**WHAT NEEDS TO BE DONE**
Copy the passage below about the class-meeting in full, word for word.

The whole Christian Church to-day has got to come under the fan; and there will be some wonderful changes before all your heads are grey. The grandest thing is that Jesus Christ holds the fan.
The class-meeting is on its trial.
I do not believe in a class-leader that does not lead, that is not first. I do not believe in a man’s right to be counted a leader because his name is at the top of the book. I know classes, and you know classes, where, if you have a revival, and get twenty new members in the class, they will attend it about once or twice, and after that, if you rub the cypher out, that will stand for the increase. That “leader” is guaranteed to lose everybody that is in his class, except two or three dear people, and they can keep the meeting on for an hour; and be as dreary as—well, I will not say all that is in my mind. You see, some people would say it is no business of mine. But no man has a right to be a leader if he cannot keep a meeting all alive. If a man can get a class of 150 to 200 people to listen to him when he speaks, that is the man to lead. You must not sacrifice the new-born babes. I do not know what the Committee that has been sitting on “the class meeting” thought about it, but depend upon it, it will
have to come under the fan. I know places where a man’s name is kept on the class-book because he condescends to pay the minister for his ticket whenever he calls, and where another man is taken off that cannot afford it. Why, John Bunyan would have called that damnable!

**GIVEN INFORMATION**
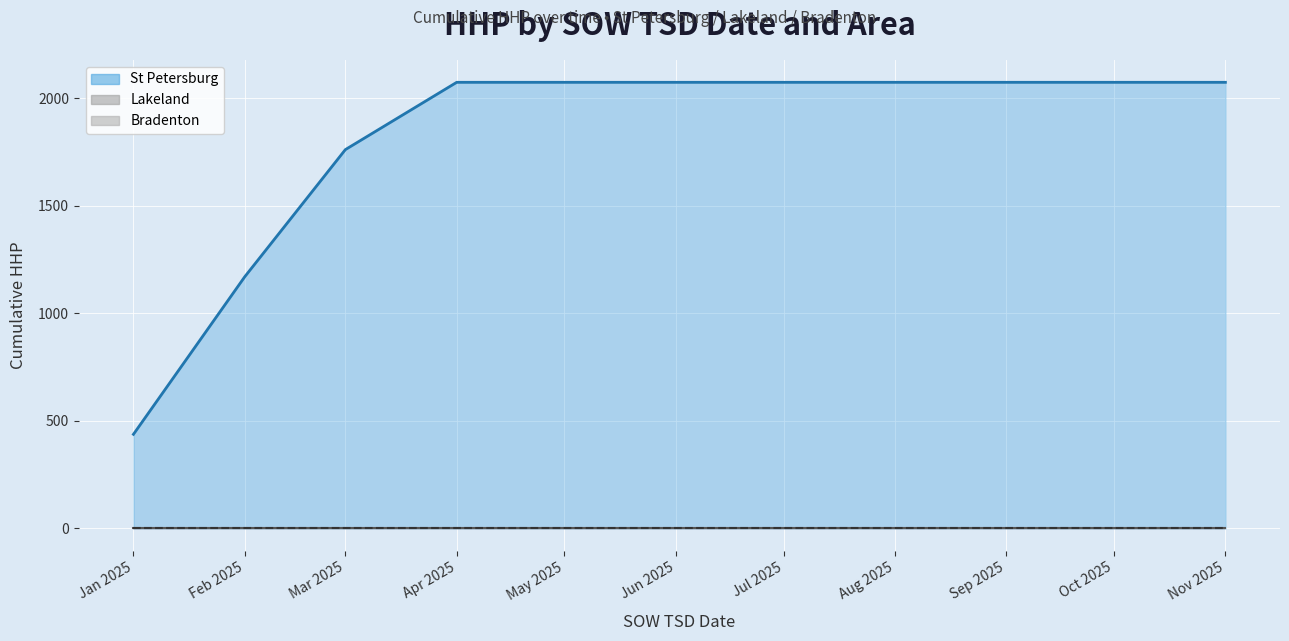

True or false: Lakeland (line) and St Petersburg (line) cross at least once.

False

--

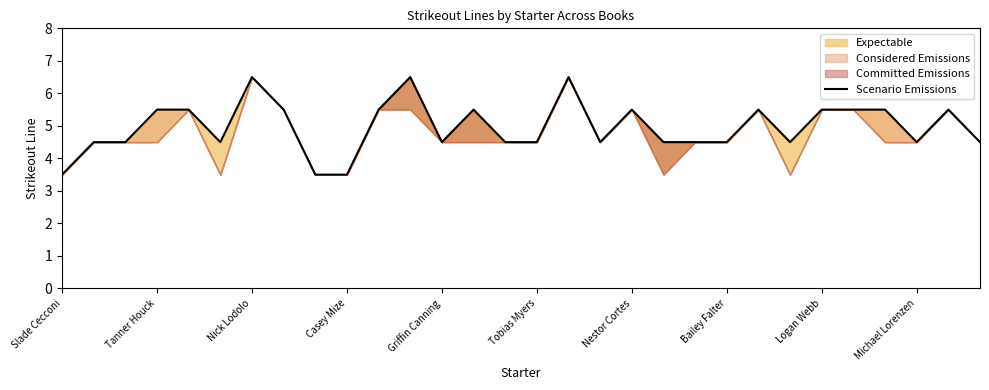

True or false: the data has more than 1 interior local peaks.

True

**RESPONSE AREA**
The whole Christian Church to-day has got to come under the fan; and there will be some wonderful changes before all your heads are grey. The grandest thing is that Jesus Christ holds the fan.
The class-meeting is on its trial.
I do not believe in a class-leader that does not lead, that is not first. I do not believe in a man’s right to be counted a leader because his name is at the top of the book. I know classes, and you know classes, where, if you have a revival, and get twenty new members in the class, they will attend it about once or twice, and after that, if you rub the cypher out, that will stand for the increase. That “leader” is guaranteed to lose everybody that is in his class, except two or three dear people, and they can keep the meeting on for an hour; and be as dreary as—well, I will not say all that is in my mind. You see, some people would say it is no business of mine. But no man has a right to be a leader if he cannot keep a meeting all alive. If a man can get a class of 150 to 200 people to listen to him when he speaks, that is the man to lead. You must not sacrifice the new-born babes. I do not know what the Committee that has been sitting on “the class meeting” thought about it, but depend upon it, it will
have to come under the fan. I know places where a man’s name is kept on the class-book because he condescends to pay the minister for his ticket whenever he calls, and where another man is taken off that cannot afford it. Why, John Bunyan would have called that damnable!